* _Required action_:
Would you reproduce, word for word, only the lines from the one with "cancer stained with" to the end of the listing below?

* _Data shown_:

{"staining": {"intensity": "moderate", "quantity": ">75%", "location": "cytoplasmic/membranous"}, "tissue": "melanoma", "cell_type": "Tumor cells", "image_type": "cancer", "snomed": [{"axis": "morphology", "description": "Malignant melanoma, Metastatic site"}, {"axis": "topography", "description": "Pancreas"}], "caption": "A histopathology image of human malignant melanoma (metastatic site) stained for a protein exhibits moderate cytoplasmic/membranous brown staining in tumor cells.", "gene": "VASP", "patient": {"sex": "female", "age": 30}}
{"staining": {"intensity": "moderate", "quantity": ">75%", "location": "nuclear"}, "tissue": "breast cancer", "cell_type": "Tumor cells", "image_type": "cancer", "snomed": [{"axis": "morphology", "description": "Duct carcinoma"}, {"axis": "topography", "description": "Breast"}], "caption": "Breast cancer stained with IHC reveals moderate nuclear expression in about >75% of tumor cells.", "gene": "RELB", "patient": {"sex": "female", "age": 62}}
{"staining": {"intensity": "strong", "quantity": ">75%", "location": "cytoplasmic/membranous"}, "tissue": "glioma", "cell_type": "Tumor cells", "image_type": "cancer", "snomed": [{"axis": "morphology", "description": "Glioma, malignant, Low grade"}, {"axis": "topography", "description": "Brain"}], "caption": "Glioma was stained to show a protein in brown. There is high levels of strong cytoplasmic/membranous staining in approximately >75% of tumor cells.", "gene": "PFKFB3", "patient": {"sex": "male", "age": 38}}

* _Answer to this task_:
{"staining": {"intensity": "moderate", "quantity": ">75%", "location": "nuclear"}, "tissue": "breast cancer", "cell_type": "Tumor cells", "image_type": "cancer", "snomed": [{"axis": "morphology", "description": "Duct carcinoma"}, {"axis": "topography", "description": "Breast"}], "caption": "Breast cancer stained with IHC reveals moderate nuclear expression in about >75% of tumor cells.", "gene": "RELB", "patient": {"sex": "female", "age": 62}}
{"staining": {"intensity": "strong", "quantity": ">75%", "location": "cytoplasmic/membranous"}, "tissue": "glioma", "cell_type": "Tumor cells", "image_type": "cancer", "snomed": [{"axis": "morphology", "description": "Glioma, malignant, Low grade"}, {"axis": "topography", "description": "Brain"}], "caption": "Glioma was stained to show a protein in brown. There is high levels of strong cytoplasmic/membranous staining in approximately >75% of tumor cells.", "gene": "PFKFB3", "patient": {"sex": "male", "age": 38}}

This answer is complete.